[Data excerpts]
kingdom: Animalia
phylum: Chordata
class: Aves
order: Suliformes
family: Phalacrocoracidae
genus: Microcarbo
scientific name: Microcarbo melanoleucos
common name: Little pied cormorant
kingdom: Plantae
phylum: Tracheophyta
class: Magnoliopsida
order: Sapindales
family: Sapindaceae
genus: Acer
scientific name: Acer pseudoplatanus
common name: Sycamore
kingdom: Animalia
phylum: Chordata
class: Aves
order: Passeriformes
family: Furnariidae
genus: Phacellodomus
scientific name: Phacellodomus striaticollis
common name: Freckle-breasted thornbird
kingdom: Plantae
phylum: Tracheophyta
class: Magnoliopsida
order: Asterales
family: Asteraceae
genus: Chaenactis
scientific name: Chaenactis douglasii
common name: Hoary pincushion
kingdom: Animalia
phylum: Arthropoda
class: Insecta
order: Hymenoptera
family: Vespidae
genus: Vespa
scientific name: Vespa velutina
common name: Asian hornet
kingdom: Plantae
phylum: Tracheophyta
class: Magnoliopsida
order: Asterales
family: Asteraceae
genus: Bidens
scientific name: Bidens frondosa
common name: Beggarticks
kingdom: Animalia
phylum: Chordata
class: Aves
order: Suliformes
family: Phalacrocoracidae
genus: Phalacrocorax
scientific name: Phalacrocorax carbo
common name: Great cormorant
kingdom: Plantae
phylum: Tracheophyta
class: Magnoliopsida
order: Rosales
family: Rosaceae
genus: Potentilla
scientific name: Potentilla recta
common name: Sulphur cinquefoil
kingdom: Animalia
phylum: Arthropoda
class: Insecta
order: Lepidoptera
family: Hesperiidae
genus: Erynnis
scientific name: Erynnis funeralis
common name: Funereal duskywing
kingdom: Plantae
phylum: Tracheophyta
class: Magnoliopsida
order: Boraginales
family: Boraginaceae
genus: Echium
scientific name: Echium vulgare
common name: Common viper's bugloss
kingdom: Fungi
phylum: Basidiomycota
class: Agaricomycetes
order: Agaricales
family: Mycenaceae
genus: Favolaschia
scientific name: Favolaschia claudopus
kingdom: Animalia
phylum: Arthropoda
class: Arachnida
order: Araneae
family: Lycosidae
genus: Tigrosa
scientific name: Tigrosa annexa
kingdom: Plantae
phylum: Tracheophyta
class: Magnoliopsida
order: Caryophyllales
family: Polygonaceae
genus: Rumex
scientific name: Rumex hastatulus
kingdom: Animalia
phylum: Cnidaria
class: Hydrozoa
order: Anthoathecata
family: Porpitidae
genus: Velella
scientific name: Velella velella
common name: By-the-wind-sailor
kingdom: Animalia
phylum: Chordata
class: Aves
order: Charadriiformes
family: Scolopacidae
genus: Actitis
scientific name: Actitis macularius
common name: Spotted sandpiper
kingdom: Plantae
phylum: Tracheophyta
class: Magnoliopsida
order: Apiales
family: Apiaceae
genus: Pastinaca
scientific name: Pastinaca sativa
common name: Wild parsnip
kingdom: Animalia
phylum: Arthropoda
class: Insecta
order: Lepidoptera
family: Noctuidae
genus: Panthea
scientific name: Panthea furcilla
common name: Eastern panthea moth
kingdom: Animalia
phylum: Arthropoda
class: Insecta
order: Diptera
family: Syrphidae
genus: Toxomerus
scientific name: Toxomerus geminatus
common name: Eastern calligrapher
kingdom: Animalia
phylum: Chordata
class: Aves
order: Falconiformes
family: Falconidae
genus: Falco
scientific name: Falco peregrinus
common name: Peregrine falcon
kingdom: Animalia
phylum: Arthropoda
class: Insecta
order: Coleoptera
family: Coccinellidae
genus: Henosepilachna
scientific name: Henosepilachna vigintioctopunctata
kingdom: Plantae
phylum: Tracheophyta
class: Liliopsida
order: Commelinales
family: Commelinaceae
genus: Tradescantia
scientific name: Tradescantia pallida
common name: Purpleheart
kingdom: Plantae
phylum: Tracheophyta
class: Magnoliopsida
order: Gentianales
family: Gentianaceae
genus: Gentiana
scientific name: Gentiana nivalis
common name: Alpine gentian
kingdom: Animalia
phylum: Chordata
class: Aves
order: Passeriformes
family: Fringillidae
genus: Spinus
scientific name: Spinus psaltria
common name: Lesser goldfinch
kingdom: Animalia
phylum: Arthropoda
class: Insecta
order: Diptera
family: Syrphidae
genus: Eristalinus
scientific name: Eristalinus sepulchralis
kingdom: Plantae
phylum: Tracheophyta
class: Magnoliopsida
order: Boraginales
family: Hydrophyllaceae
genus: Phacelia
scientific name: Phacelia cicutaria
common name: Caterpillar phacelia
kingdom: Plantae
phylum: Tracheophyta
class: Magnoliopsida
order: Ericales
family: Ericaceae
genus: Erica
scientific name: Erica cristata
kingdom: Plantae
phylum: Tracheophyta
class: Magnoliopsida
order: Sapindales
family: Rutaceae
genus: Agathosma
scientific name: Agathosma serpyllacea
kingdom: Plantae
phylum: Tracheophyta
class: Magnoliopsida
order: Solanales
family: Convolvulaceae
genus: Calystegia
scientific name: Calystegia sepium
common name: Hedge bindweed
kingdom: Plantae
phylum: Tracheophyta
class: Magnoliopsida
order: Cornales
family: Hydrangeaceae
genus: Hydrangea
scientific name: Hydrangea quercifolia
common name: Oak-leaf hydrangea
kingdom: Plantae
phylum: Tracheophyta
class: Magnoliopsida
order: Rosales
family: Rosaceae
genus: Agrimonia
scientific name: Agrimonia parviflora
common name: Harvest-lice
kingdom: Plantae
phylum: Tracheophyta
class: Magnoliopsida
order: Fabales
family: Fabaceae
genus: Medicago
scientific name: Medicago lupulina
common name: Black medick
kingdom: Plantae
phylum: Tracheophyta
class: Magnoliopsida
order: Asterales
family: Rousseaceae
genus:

**Exercise aim:**
Arrange every line from the items above as a Markdown table with two columns, Row (a running number) and Line, leaving out any blank lines.

**Expected answer:**
| Row | Line |
|---|---|
| 1 | kingdom: Animalia |
| 2 | phylum: Chordata |
| 3 | class: Aves |
| 4 | order: Suliformes |
| 5 | family: Phalacrocoracidae |
| 6 | genus: Microcarbo |
| 7 | scientific name: Microcarbo melanoleucos |
| 8 | common name: Little pied cormorant |
| 9 | kingdom: Plantae |
| 10 | phylum: Tracheophyta |
| 11 | class: Magnoliopsida |
| 12 | order: Sapindales |
| 13 | family: Sapindaceae |
| 14 | genus: Acer |
| 15 | scientific name: Acer pseudoplatanus |
| 16 | common name: Sycamore |
| 17 | kingdom: Animalia |
| 18 | phylum: Chordata |
| 19 | class: Aves |
| 20 | order: Passeriformes |
| 21 | family: Furnariidae |
| 22 | genus: Phacellodomus |
| 23 | scientific name: Phacellodomus striaticollis |
| 24 | common name: Freckle-breasted thornbird |
| 25 | kingdom: Plantae |
| 26 | phylum: Tracheophyta |
| 27 | class: Magnoliopsida |
| 28 | order: Asterales |
| 29 | family: Asteraceae |
| 30 | genus: Chaenactis |
| 31 | scientific name: Chaenactis douglasii |
| 32 | common name: Hoary pincushion |
| 33 | kingdom: Animalia |
| 34 | phylum: Arthropoda |
| 35 | class: Insecta |
| 36 | order: Hymenoptera |
| 37 | family: Vespidae |
| 38 | genus: Vespa |
| 39 | scientific name: Vespa velutina |
| 40 | common name: Asian hornet |
| 41 | kingdom: Plantae |
| 42 | phylum: Tracheophyta |
| 43 | class: Magnoliopsida |
| 44 | order: Asterales |
| 45 | family: Asteraceae |
| 46 | genus: Bidens |
| 47 | scientific name: Bidens frondosa |
| 48 | common name: Beggarticks |
| 49 | kingdom: Animalia |
| 50 | phylum: Chordata |
| 51 | class: Aves |
| 52 | order: Suliformes |
| 53 | family: Phalacrocoracidae |
| 54 | genus: Phalacrocorax |
| 55 | scientific name: Phalacrocorax carbo |
| 56 | common name: Great cormorant |
| 57 | kingdom: Plantae |
| 58 | phylum: Tracheophyta |
| 59 | class: Magnoliopsida |
| 60 | order: Rosales |
| 61 | family: Rosaceae |
| 62 | genus: Potentilla |
| 63 | scientific name: Potentilla recta |
| 64 | common name: Sulphur cinquefoil |
| 65 | kingdom: Animalia |
| 66 | phylum: Arthropoda |
| 67 | class: Insecta |
| 68 | order: Lepidoptera |
| 69 | family: Hesperiidae |
| 70 | genus: Erynnis |
| 71 | scientific name: Erynnis funeralis |
| 72 | common name: Funereal duskywing |
| 73 | kingdom: Plantae |
| 74 | phylum: Tracheophyta |
| 75 | class: Magnoliopsida |
| 76 | order: Boraginales |
| 77 | family: Boraginaceae |
| 78 | genus: Echium |
| 79 | scientific name: Echium vulgare |
| 80 | common name: Common viper's bugloss |
| 81 | kingdom: Fungi |
| 82 | phylum: Basidiomycota |
| 83 | class: Agaricomycetes |
| 84 | order: Agaricales |
| 85 | family: Mycenaceae |
| 86 | genus: Favolaschia |
| 87 | scientific name: Favolaschia claudopus |
| 88 | kingdom: Animalia |
| 89 | phylum: Arthropoda |
| 90 | class: Arachnida |
| 91 | order: Araneae |
| 92 | family: Lycosidae |
| 93 | genus: Tigrosa |
| 94 | scientific name: Tigrosa annexa |
| 95 | kingdom: Plantae |
| 96 | phylum: Tracheophyta |
| 97 | class: Magnoliopsida |
| 98 | order: Caryophyllales |
| 99 | family: Polygonaceae |
| 100 | genus: Rumex |
| 101 | scientific name: Rumex hastatulus |
| 102 | kingdom: Animalia |
| 103 | phylum: Cnidaria |
| 104 | class: Hydrozoa |
| 105 | order: Anthoathecata |
| 106 | family: Porpitidae |
| 107 | genus: Velella |
| 108 | scientific name: Velella velella |
| 109 | common name: By-the-wind-sailor |
| 110 | kingdom: Animalia |
| 111 | phylum: Chordata |
| 112 | class: Aves |
| 113 | order: Charadriiformes |
| 114 | family: Scolopacidae |
| 115 | genus: Actitis |
| 116 | scientific name: Actitis macularius |
| 117 | common name: Spotted sandpiper |
| 118 | kingdom: Plantae |
| 119 | phylum: Tracheophyta |
| 120 | class: Magnoliopsida |
| 121 | order: Apiales |
| 122 | family: Apiaceae |
| 123 | genus: Pastinaca |
| 124 | scientific name: Pastinaca sativa |
| 125 | common name: Wild parsnip |
| 126 | kingdom: Animalia |
| 127 | phylum: Arthropoda |
| 128 | class: Insecta |
| 129 | order: Lepidoptera |
| 130 | family: Noctuidae |
| 131 | genus: Panthea |
| 132 | scientific name: Panthea furcilla |
| 133 | common name: Eastern panthea moth |
| 134 | kingdom: Animalia |
| 135 | phylum: Arthropoda |
| 136 | class: Insecta |
| 137 | order: Diptera |
| 138 | family: Syrphidae |
| 139 | genus: Toxomerus |
| 140 | scientific name: Toxomerus geminatus |
| 141 | common name: Eastern calligrapher |
| 142 | kingdom: Animalia |
| 143 | phylum: Chordata |
| 144 | class: Aves |
| 145 | order: Falconiformes |
| 146 | family: Falconidae |
| 147 | genus: Falco |
| 148 | scientific name: Falco peregrinus |
| 149 | common name: Peregrine falcon |
| 150 | kingdom: Animalia |
| 151 | phylum: Arthropoda |
| 152 | class: Insecta |
| 153 | order: Coleoptera |
| 154 | family: Coccinellidae |
| 155 | genus: Henosepilachna |
| 156 | scientific name: Henosepilachna vigintioctopunctata |
| 157 | kingdom: Plantae |
| 158 | phylum: Tracheophyta |
| 159 | class: Liliopsida |
| 160 | order: Commelinales |
| 161 | family: Commelinaceae |
| 162 | genus: Tradescantia |
| 163 | scientific name: Tradescantia pallida |
| 164 | common name: Purpleheart |
| 165 | kingdom: Plantae |
| 166 | phylum: Tracheophyta |
| 167 | class: Magnoliopsida |
| 168 | order: Gentianales |
| 169 | family: Gentianaceae |
| 170 | genus: Gentiana |
| 171 | scientific name: Gentiana nivalis |
| 172 | common name: Alpine gentian |
| 173 | kingdom: Animalia |
| 174 | phylum: Chordata |
| 175 | class: Aves |
| 176 | order: Passeriformes |
| 177 | family: Fringillidae |
| 178 | genus: Spinus |
| 179 | scientific name: Spinus psaltria |
| 180 | common name: Lesser goldfinch |
| 181 | kingdom: Animalia |
| 182 | phylum: Arthropoda |
| 183 | class: Insecta |
| 184 | order: Diptera |
| 185 | family: Syrphidae |
| 186 | genus: Eristalinus |
| 187 | scientific name: Eristalinus sepulchralis |
| 188 | kingdom: Plantae |
| 189 | phylum: Tracheophyta |
| 190 | class: Magnoliopsida |
| 191 | order: Boraginales |
| 192 | family: Hydrophyllaceae |
| 193 | genus: Phacelia |
| 194 | scientific name: Phacelia cicutaria |
| 195 | common name: Caterpillar phacelia |
| 196 | kingdom: Plantae |
| 197 | phylum: Tracheophyta |
| 198 | class: Magnoliopsida |
| 199 | order: Ericales |
| 200 | family: Ericaceae |
| 201 | genus: Erica |
| 202 | scientific name: Erica cristata |
| 203 | kingdom: Plantae |
| 204 | phylum: Tracheophyta |
| 205 | class: Magnoliopsida |
| 206 | order: Sapindales |
| 207 | family: Rutaceae |
| 208 | genus: Agathosma |
| 209 | scientific name: Agathosma serpyllacea |
| 210 | kingdom: Plantae |
| 211 | phylum: Tracheophyta |
| 212 | class: Magnoliopsida |
| 213 | order: Solanales |
| 214 | family: Convolvulaceae |
| 215 | genus: Calystegia |
| 216 | scientific name: Calystegia sepium |
| 217 | common name: Hedge bindweed |
| 218 | kingdom: Plantae |
| 219 | phylum: Tracheophyta |
| 220 | class: Magnoliopsida |
| 221 | order: Cornales |
| 222 | family: Hydrangeaceae |
| 223 | genus: Hydrangea |
| 224 | scientific name: Hydrangea quercifolia |
| 225 | common name: Oak-leaf hydrangea |
| 226 | kingdom: Plantae |
| 227 | phylum: Tracheophyta |
| 228 | class: Magnoliopsida |
| 229 | order: Rosales |
| 230 | family: Rosaceae |
| 231 | genus: Agrimonia |
| 232 | scientific name: Agrimonia parviflora |
| 233 | common name: Harvest-lice |
| 234 | kingdom: Plantae |
| 235 | phylum: Tracheophyta |
| 236 | class: Magnoliopsida |
| 237 | order: Fabales |
| 238 | family: Fabaceae |
| 239 | genus: Medicago |
| 240 | scientific name: Medicago lupulina |
| 241 | common name: Black medick |
| 242 | kingdom: Plantae |
| 243 | phylum: Tracheophyta |
| 244 | class: Magnoliopsida |
| 245 | order: Asterales |
| 246 | family: Rousseaceae |
| 247 | genus: |